Post-traumatic ileal stenosis: a rare entity not to be confused with Crohn's disease
Abstract
A 57-year-old woman with a history of polytrauma due to a car accident in March 2023 presented to de Emergency Room one month after this episode with subocclusive symptoms. CT scan revealed a 10cm proximal ileum segment as the reason of the subocclusion. This segment presented wall thickening, vascular engorgement, and inflammatory changes in the surrounding fat. The patient was admitted to the Surgical Department for conservative treatment, and after several days with no amelioration, intravenous corticosteroids were initiated with clinical improvement, patient was discharged on oral corticosteroids and referred to the Gastroenterology Clinic with a suspicion of Crohn's disease. However, the patient suffered two more subocclusive episodes improving with corticosteroids. After multidisciplinary discussion infliximab was finally initiated for Crohn's disease. In the weeks after this no more visits to the Emergency Room happened, but the patient continued with chronic subocclusive symptoms and weight loss. Due to diagnostic doubts and infliximab failure, surgical resection was decided. In November 2023 a 15cm medium ileal stenosis was resected. The segment was affected with both acute and chronic inflammation, mucosal ulceration covered with granulation tissue, villous atrophy, haemorrhage in the lamina propria, and architectural distortion. Final diagnosis was post-traumatic ileal stenosis.

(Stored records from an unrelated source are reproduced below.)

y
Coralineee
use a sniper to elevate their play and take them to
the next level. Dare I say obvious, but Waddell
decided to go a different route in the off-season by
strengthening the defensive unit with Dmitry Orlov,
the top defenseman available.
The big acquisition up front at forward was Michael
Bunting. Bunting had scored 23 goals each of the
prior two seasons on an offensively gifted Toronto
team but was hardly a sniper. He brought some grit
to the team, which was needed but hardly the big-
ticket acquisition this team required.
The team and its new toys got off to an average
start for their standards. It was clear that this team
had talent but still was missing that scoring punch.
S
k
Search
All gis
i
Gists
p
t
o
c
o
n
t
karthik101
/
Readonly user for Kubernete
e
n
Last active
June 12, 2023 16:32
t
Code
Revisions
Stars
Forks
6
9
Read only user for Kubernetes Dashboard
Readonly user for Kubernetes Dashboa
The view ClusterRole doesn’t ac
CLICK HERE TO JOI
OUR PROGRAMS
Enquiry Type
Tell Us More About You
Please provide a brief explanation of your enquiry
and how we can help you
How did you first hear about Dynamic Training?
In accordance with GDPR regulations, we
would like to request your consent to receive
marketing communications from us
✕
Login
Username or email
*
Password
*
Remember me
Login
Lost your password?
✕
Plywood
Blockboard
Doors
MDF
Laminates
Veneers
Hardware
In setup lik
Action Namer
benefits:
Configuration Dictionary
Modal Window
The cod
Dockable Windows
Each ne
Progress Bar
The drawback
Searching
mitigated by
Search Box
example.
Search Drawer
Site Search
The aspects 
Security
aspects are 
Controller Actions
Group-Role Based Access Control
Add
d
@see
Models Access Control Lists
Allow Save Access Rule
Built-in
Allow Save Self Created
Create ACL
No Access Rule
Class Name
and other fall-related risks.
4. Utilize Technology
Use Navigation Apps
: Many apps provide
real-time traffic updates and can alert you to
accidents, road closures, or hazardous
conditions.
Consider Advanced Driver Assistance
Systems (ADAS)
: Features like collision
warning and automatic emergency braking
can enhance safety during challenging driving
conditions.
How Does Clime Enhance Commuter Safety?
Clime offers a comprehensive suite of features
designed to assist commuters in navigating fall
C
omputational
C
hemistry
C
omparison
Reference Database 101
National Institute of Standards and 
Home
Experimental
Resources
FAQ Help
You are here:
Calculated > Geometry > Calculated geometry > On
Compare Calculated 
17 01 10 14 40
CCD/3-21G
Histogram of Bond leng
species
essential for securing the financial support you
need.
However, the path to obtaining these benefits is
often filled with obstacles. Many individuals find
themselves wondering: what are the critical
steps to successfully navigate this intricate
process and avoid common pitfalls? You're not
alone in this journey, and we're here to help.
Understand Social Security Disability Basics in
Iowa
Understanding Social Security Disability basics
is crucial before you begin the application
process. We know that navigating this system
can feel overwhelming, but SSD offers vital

Eighteen months later no signs of recurrence have been appreciated. Small bowel obstruction after blunt abdominal trauma is a rare complication that manifests one week to several months or years after the trauma. There are no specific findings, but a prior history of blunt abdominal trauma with no previous obstructive symptoms must raise suspicion on this entity. Ulcers, transmural inflammation, fibromusculosis, and neovascularity in the submucosa, as well as siderophages and foreign body reaction in the subserosa can be found in the histopathological examination. It has been hypothesized that it maybe secondary to an inflammatory response to a localized intestinal perforation, or injury to the mesentery (whether it is localized haemorrhage, a rent in the mesentery, thrombosis of the mesenteric vessels) that leads to intestinal stenosis due to ischemic changes. It may be related to a strong compression of the intestine and its mesentery between the seatbelt and the spinal column. Treatment for this condition is resecting the stenosis.